Top medical ethicist slams unprincipled plastic surgeons

The head of the Israel Medical Association's ethics bureau has attacked plastic surgeons who place illegal advertisements, aggressively market needless operations and "use people" to make their fortunes.

 

Prof. Avinoam Reches, who is also a senior neurologist at Hadassah University Medical Center, was speaking on "The Ethics of Esthetics" at Thursday's all-day Israel Medical Convention, organized by Hadassah and two other hospitals and sponsored by a variety of groups at the Jerusalem International Convention Center.

Reches said esthetic surgery was a NIS 500 million to NIS 600m. industry in Israel, and presented dozens of advertisements from newspapers and Web sites in which plastic surgeons promised to make people "beautiful," based on exaggerated expectations, and change their lives

Plastic surgeons often...

Some unethical practitioners offer journalists a free makeover and then expect them to write flattering copy, according to Reches. One ad shows a doctor wrapped in (false) bandages and sitting in an idiotic pose on a surgical table to promote his specialty. This, insisted Reches, was "an embarrassment to the medical profession." Such physicians "create mass psychoses and turn doctors into 'renovators' of the human body."

Some plastic surgeons offered "Botox parties" to which women were invited as a group and underwent injections for their wrinkles one after another, Reches said. Promotions for "discounted" plastic surgery appear in catalogues along with TVs and vacuum cleaners. He conceded that public hospitals, including Hadassah's for-pay Hadassah Optimal, offered esthetic surgery that was not covered by health funds, and that their standards were much higher and not aggressively marketed.

Although doctors were permitted to advertise, they could not include prices or make exaggerated claims about their skills and experience, Reches said.

Most of the advertising violations investigated by the IMA's ethics bureau involved plastic surgeons, he said. "They buy whole pages in newspapers and invent questions that they answer. They create diseases that don't exist and illegally give names of famous people who used their services. They also display parts of the body that may not be published in such ads."

Dr. Roni Moscona, an experienced plastic and reconstructive surgeon at Rambam Medical Center in Haifa and the private Ramat Aviv Medical Center, said he could defend his profession but not doctors who advertised and made exaggerated claims. "I believe that a doctor will get patients if he is a good doctor; the word spreads," Moscona said.

Although plastic and reconstructive surgeon can't claim to save lives, Moscona said, it did improve the quality of life of many patients, and satisfaction rates in the US, for example, were "between 80 percent and 90% - a figure that no other medical specialty can beat."

As no parent would hesitate to improve a child's looks with orthodontic treatment, Moscona added, there was no reason why people who were disfigured or terribly unhappy with their body should not try to change them.

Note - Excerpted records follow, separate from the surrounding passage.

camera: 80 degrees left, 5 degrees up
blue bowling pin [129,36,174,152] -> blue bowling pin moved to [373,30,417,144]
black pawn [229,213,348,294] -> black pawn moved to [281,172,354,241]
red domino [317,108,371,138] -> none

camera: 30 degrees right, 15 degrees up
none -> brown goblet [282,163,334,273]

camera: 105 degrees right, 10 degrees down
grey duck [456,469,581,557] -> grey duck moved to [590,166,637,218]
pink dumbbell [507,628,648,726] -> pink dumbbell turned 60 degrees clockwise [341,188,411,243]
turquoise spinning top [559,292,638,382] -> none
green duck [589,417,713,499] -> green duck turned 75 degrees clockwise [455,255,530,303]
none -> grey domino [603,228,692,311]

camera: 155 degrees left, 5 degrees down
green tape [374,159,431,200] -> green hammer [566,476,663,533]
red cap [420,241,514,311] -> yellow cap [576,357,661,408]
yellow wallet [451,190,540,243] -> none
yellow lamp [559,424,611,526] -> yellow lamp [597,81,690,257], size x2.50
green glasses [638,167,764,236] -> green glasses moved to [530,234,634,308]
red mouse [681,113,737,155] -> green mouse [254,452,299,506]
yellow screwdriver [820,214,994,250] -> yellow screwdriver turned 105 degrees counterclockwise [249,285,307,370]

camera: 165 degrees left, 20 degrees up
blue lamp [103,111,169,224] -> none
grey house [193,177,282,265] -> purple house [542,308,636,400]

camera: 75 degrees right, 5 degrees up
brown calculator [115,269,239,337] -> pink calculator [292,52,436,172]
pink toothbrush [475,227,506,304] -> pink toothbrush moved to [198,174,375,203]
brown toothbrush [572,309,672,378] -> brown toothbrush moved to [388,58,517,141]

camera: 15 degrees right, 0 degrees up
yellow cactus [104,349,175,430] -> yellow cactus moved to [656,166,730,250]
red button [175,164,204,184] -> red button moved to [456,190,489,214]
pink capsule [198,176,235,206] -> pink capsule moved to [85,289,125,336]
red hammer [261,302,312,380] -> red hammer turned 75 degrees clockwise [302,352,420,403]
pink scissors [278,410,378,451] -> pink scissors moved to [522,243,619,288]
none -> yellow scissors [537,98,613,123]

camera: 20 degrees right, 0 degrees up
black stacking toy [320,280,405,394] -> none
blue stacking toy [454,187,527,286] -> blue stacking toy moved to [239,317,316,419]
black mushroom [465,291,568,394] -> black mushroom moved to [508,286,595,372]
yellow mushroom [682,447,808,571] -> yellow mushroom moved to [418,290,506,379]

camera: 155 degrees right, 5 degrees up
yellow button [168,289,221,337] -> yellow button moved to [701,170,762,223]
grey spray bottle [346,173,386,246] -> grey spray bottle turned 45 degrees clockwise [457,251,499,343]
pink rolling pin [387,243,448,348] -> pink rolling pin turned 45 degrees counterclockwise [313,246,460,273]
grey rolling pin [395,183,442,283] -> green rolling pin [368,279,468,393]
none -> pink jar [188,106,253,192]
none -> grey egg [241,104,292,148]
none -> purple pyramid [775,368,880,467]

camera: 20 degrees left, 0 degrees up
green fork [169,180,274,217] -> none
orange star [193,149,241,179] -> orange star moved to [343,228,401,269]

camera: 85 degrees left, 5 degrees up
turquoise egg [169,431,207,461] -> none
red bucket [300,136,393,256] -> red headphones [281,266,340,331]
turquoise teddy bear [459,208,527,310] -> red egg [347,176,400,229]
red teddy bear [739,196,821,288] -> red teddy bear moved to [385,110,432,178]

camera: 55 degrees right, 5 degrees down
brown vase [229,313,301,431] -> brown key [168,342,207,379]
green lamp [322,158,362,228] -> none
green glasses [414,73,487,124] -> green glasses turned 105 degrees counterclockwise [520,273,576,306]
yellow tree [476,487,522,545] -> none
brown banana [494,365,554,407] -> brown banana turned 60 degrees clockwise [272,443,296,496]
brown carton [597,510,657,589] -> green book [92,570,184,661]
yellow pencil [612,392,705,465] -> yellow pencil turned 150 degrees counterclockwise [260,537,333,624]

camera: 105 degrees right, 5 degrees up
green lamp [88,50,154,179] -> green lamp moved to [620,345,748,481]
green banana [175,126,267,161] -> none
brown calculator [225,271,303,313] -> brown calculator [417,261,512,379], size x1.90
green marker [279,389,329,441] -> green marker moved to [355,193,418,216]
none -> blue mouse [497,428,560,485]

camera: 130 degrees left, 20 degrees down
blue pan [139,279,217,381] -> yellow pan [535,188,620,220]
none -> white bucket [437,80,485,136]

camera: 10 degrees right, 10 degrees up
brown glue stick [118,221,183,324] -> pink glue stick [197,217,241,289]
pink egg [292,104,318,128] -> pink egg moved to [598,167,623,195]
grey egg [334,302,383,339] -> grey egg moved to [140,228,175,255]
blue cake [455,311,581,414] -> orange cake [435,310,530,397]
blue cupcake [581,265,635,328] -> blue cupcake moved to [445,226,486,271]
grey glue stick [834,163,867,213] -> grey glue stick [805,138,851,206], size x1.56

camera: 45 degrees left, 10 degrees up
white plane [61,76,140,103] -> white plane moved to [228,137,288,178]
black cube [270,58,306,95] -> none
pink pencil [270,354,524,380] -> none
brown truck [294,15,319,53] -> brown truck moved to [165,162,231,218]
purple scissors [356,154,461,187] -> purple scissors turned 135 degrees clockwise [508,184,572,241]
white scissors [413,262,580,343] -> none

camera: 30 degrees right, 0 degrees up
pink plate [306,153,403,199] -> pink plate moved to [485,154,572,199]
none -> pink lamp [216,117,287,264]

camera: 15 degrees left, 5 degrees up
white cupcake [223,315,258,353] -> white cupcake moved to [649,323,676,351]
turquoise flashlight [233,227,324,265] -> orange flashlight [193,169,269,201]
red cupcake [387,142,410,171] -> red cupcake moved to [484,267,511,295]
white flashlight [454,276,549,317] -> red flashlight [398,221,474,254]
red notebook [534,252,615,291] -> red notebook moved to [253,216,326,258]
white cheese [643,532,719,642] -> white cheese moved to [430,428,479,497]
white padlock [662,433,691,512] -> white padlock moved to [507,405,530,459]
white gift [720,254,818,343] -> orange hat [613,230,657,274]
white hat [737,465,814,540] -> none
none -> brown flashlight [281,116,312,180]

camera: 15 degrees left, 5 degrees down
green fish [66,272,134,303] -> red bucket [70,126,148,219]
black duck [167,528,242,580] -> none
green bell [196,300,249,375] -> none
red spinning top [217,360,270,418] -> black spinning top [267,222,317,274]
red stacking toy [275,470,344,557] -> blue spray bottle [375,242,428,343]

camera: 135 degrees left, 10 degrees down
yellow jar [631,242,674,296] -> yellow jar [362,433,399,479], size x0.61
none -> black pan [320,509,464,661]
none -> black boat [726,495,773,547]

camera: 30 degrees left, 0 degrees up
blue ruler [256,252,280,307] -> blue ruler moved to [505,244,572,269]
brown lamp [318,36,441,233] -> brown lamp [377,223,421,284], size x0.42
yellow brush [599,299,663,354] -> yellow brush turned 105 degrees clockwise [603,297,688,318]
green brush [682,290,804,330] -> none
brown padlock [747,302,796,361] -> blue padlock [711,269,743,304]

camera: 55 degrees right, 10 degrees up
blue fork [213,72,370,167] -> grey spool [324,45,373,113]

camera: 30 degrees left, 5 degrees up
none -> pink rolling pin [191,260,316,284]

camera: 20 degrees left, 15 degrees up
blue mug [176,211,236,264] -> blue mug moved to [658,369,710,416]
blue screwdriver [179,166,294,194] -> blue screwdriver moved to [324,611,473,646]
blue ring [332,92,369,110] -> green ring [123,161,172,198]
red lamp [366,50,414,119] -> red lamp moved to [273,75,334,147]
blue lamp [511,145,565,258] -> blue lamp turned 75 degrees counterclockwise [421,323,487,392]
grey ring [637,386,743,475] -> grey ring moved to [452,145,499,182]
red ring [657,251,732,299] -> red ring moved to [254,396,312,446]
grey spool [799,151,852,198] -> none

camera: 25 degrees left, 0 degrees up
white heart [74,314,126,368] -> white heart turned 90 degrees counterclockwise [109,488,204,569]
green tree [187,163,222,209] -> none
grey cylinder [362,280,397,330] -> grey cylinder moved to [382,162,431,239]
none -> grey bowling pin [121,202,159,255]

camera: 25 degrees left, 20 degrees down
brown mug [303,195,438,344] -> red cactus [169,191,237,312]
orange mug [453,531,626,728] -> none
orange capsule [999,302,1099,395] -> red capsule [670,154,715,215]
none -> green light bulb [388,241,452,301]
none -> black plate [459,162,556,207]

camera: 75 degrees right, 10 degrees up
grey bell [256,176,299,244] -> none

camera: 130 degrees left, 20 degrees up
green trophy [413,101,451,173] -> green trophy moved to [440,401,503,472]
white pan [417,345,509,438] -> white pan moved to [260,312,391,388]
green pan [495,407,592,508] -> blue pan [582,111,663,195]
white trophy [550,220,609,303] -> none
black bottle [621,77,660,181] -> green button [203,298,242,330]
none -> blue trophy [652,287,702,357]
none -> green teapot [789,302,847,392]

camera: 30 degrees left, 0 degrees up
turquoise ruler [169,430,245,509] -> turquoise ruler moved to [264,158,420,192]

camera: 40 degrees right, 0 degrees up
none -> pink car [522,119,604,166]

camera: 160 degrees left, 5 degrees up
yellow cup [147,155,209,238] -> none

But he denounced surgeons who performed unnecessary surgery, as on the now-deformed Michael Jackson, and said doctors were now allowed to advertise within limits, thanks to a Supreme Court decision by then court president Aharon Barak.

Moscona criticized the Health Ministry for allowing companies to put its stamp of approval on products that falsely claimed to improve the shape of breasts "without surgery or pain," and showed an ad that said it even had kashrut approval from the Rabbinate. Ministry approval means only that something is not harmful to health - but not that it offers any benefit.

Moscona said he had hundreds of letters from patients who said he "changed their lives" by eliminating physical deformities.